> Work order: Your task is to return all of the entries below exactly, leaving out each picture.

> Listed records:
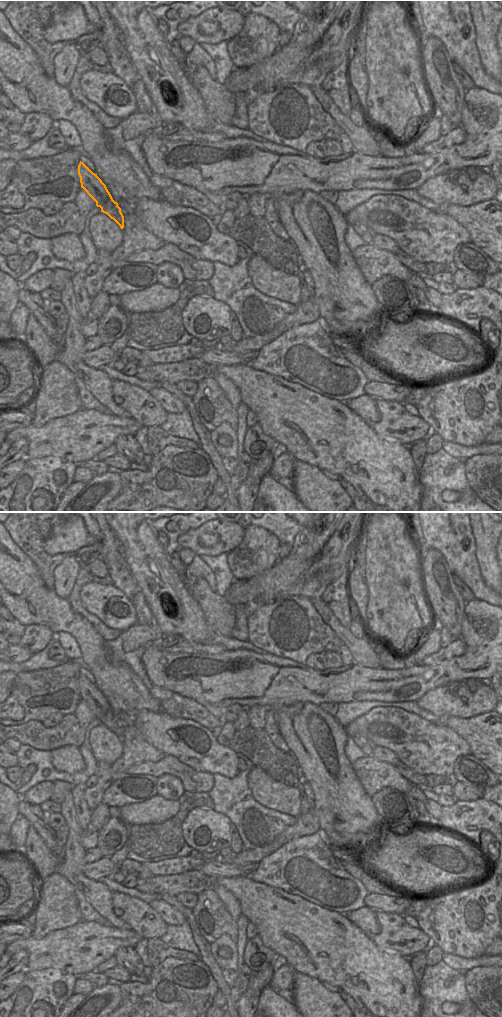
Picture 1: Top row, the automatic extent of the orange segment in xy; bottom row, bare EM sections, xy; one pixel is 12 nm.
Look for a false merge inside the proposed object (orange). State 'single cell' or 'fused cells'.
fused cells

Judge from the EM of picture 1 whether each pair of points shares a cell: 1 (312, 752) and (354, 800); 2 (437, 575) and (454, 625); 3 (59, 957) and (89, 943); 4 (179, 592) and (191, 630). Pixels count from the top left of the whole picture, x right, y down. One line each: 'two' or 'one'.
1: one
2: one
3: one
4: one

> Task result:
Picture 1: Top row, the automatic extent of the orange segment in xy; bottom row, bare EM sections, xy; one pixel is 12 nm.
Look for a false merge inside the proposed object (orange). State 'single cell' or 'fused cells'.
fused cells

Judge from the EM of picture 1 whether each pair of points shares a cell: 1 (312, 752) and (354, 800); 2 (437, 575) and (454, 625); 3 (59, 957) and (89, 943); 4 (179, 592) and (191, 630). Pixels count from the top left of the whole picture, x right, y down. One line each: 'two' or 'one'.
1: one
2: one
3: one
4: one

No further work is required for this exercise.